Naturalezza e fluidità delle sue tecniche rendono il Wado un valido strumento di fitness nell’età adulta, sviluppando la mobilità articolare, la flessibilità e la reattività muscolare, migliorando i tempi di reazione e praticamente tutti i livelli di abilità, generale e specifica. È anche un potente allenamento per la mente, a vantaggio della capacità di attenzione. Tutti elementi utili nella vita quotidiana (come, per esempio, quando si guida). Inoltre, praticando scalzi si rafforza la pompa plantare, a tutto vantaggio del sistema cardiocircolatorio, e l’approccio naturale alle posizioni offre, di fatto, risultati analoghi alla ginnastica posturale. Il tutto, imparando un’arte marziale.

È pericoloso da praticare?

No, tutt’altro. Di fatto, è una delle discipline più sicure sia per i bambini sia per gli adulti. L’attenzione che viene posta in ogni attività, l’incremento della mobilità articolare, delle capacità motorie, dell’equilibrio, della concentrazione e della padronanza di sé ne fanno uno sport e un’arte marziale ideali.

È valido per la difesa personale?

Il karate di Okinawa nasce come tecnica di combattimento e difesa personale. Il jujustu giapponese era l’arte marziale alla base dell’addestramento dei guerrieri e degli addetti alla sicurezza di nobili e dignitari. Il Wado-ryu deriva dall’incontro del karate con il jujutsu, pertanto la risposta è sì. L’insegnamento del Wado-ryu tradizionale è incentrato sull’efficacia delle tecniche e sul progressivo e costante allenamento del corpo e della mente per potenziare la capacità di reazione individuale in ogni circostanza della vita.

Aiuta a contrastare il bullismo?

Sì, e non solo a vantaggio di chi ne è vittima. Il karate tradizionale fortifica nel corpo e nello spirito, infondendo via via maggiore sicurezza e padronanza di sé e grazie all’adozione delle tradizioni del Budō – intrise di spirito e disciplina Zen – risulta particolarmente efficace nell’armonizzazione delle relazioni.

I praticanti indossano il dogi, un’uniforme di cotone bianco che simboleggia la purezza a cui tendere e l’irrilevanza delle differenze socio-economiche.

I colori delle cinture premiano l’impegno profuso da ciascuno e assegnano via via maggiori responsabilità verso se stessi e gli altri. I saluti rituali verso il dojo e i compagni allenano i ragazzi al rispetto dei luoghi comuni e delle persone con cui interagiscono. La pulizia rituale del tatami insegna a prendersi cura degli spazi in cui si vive.

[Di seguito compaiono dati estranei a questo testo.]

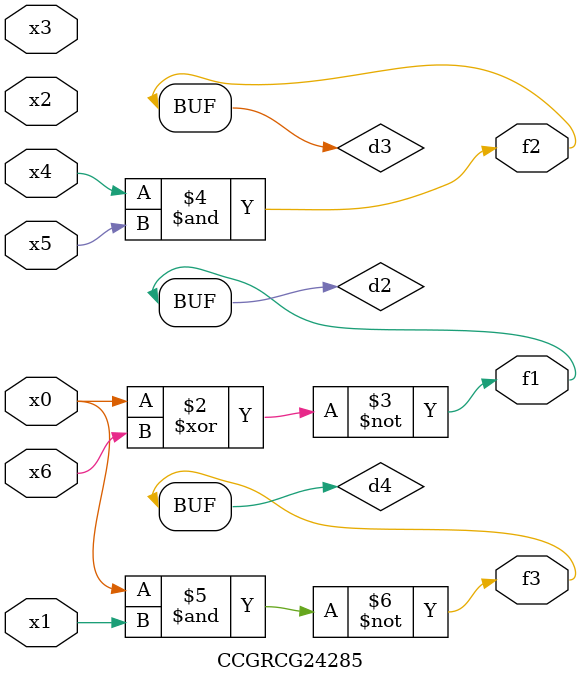
<source format=v>
module CCGRCG24285(
	input x0, x1, x2, x3, x4, x5, x6,
	output f1, f2, f3
);

	wire d1, d2, d3, d4;

	nor (d1, x0);
	xnor (d2, x0, x6);
	and (d3, x4, x5);
	nand (d4, x0, x1);
	assign f1 = d2;
	assign f2 = d3;
	assign f3 = d4;
endmodule

</source>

La disciplina che regola ogni allenamento favorisce un ambiente silenzioso e collaborativo, in cui apprendere e migliorarsi diventa l’obiettivo condiviso.

Inoltre, studi scientifici hanno dimostrato che il karate tradizionale riduce il livello di aggressività nei ragazzi, rendendoli più sicuri di sé e più propensi ad intervenire in aiuto degli altri.

In un contesto come questo è possibile contrastare il fenomeno del bullismo fornendo a chi ne è vittima gli strumenti per spezzare la dinamica vittima-carnefice senza demonizzare il “carnefice”, che di solito, ricordiamolo, è comunque un bambino. Nel dojo attiviamo programmi mirati che prevedono sia l’emancipazione e il riscatto di chi il bullismo lo subisce sia il recupero e l’evoluzione di chi, quell’odioso comportamento, lo mette in atto.